‘Catholic schools are clearly incubators of social values and of motivation towards the common good’, says Archbishop
CES launches new community cohesion guidance
The Catholic Education Service (CES) has launched new preliminary guidance for all Catholic schools in England on the statutory duty to promote community cohesion, ahead of September 2008 when this duty will be inspected by Ofsted. The CES welcomes this duty and believes that the guidance is a timely document, which taps into the current debate on community cohesion. The document emphasises the diversity of Catholic education and examines how Catholic schools engage with the issue of community cohesion now and in the future.
This CES guidance is clear: Promoting community cohesion is neither new to us, nor an optional extra. Catholic schools enhance their Catholic identity by committing themselves to working for a more cohesive world.

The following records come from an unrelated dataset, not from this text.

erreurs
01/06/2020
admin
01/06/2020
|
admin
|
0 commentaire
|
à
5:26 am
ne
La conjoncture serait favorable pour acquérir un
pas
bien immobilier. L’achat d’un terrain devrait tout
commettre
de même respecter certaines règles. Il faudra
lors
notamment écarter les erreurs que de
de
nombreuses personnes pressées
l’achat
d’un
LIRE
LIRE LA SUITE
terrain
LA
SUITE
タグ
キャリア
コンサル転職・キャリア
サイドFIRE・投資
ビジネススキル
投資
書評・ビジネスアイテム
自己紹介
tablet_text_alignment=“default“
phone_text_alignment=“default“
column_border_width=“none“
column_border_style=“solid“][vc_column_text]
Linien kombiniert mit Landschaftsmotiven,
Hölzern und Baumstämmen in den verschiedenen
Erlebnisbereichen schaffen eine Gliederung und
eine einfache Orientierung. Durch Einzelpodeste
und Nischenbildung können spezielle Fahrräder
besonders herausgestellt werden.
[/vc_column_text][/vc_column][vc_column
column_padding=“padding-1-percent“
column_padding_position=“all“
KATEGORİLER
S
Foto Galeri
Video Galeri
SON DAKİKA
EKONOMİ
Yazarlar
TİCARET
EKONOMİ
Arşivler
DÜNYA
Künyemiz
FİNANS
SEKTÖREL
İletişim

Catholic Schools and Community Cohesion: CES Guidance asks questions such as What does community cohesion mean? and What are Catholic schools doing already? It highlights the CES’ finding that, while issues of race are important, Catholic schools view community cohesion as a far broader spectrum encompassing (but not limited to) such activities as links with other schools, interfaith dialogue, engagement with a variety of age groups in the community and environmental projects.

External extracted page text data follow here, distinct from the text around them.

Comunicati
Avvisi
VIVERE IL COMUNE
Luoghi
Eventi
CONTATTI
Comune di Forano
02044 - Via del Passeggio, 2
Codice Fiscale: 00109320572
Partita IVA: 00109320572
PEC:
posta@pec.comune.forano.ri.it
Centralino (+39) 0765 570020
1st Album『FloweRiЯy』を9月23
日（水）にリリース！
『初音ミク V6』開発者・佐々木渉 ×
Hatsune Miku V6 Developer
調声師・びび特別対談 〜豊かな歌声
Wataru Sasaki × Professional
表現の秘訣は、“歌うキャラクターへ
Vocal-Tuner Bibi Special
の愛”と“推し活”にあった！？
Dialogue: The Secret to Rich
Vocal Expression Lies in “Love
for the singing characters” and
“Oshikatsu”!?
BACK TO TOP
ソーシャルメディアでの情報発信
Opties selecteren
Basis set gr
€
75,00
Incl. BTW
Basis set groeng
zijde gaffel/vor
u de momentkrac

The document explores what community cohesion means in the Catholic context, illustrates through case studies existing practice in a variety of Catholic schools and exemplifies existing frameworks for inspection. It shows that the inspections of religious education and the Catholic life of a school (known as section 48 inspections) are ahead of the game in explicitly evaluating and reporting on community cohesion.

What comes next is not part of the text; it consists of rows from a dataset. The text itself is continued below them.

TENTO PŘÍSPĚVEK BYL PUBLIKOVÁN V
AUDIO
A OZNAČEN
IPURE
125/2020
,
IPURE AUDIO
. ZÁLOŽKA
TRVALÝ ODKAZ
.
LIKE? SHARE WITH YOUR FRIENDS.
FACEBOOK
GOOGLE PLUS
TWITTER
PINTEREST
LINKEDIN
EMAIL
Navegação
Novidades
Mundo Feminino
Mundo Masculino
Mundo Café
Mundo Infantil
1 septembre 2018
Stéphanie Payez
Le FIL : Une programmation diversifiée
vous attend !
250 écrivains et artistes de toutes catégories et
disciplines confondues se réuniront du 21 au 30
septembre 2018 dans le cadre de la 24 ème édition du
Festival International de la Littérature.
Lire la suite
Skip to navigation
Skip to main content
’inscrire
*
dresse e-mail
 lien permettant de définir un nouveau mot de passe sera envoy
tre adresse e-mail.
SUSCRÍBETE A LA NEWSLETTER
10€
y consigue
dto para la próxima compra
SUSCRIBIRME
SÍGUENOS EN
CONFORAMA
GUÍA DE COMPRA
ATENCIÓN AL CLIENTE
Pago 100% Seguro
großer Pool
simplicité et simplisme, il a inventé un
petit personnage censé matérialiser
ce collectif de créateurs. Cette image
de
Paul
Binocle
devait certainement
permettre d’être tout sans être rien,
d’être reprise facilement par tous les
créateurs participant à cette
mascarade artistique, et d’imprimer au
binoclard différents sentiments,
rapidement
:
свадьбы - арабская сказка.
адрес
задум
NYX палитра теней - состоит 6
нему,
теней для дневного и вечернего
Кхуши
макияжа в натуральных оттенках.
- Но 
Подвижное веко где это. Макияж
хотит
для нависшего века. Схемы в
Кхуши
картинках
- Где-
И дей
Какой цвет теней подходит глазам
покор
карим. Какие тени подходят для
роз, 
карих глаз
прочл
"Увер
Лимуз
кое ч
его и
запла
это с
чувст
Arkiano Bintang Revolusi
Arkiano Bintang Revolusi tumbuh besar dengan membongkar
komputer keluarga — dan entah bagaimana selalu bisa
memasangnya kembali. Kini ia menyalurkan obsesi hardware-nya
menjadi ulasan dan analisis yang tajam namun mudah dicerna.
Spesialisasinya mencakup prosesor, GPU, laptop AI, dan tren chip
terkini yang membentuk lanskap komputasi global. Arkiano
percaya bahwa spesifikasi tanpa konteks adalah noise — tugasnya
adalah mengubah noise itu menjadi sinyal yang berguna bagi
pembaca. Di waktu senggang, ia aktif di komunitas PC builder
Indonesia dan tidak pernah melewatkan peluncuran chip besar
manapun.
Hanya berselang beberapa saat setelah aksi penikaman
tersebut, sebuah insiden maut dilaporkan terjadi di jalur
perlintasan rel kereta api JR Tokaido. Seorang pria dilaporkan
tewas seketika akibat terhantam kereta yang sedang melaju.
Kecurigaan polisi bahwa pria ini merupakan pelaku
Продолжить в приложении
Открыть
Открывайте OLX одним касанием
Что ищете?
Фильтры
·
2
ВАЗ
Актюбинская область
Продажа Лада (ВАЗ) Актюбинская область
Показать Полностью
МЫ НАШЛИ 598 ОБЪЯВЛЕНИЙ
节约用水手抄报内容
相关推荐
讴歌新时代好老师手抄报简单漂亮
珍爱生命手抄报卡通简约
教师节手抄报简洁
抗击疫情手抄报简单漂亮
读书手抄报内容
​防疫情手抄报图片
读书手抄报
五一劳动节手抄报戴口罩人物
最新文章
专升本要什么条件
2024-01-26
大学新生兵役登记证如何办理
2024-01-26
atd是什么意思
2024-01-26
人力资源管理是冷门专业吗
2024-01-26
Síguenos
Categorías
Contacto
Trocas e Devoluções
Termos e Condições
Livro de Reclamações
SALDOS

Catholic schools are always looking for opportunities to improve their contribution to social harmony in the different communities which they serve, whether on the local, national or global level. Oona Stannard, CES Chief Executive and Director of the CES, said: ‘If we don’t define ourselves, others will do it for us. We have to be transparent about what a Catholic education has to offer the whole community because if we don’t make it apparent others will make presumptions. This simple document helps us to share what is good so that we can live up to the goal of learning about one another, learning from one another and learning with one another.’
St John Vianney Catholic Primary School and Children’s Centre in Hartlepool features in the
guidance and Head teacher John Hardy illustrates the way in which Catholic education serves his local community: ‘As more members of the community begin to visit our facilities, the traditional barriers begin to dissolve and the mission of the Catholic Church at the service of the entire community, especially responsive to the most marginalised and standing in solidarity with the poorest, is beginning to be realised.
The Most Reverend Vincent Nichols, Archbishop of Birmingham, has made it clear that Catholic schools contribute to community cohesion both in terms of their diversity and their activities: ‘Catholic schools are clearly incubators of social values and of motivation towards the common good. Within schools, as the evidence clearly suggests, pupils learn both principles and the practice of seeking the good of others, intelligent, moral discourse about the ways the good is to be discerned and an appreciation of the faith and religious truths of the world around them. These are precisely the abilities that citizens of the future will require.’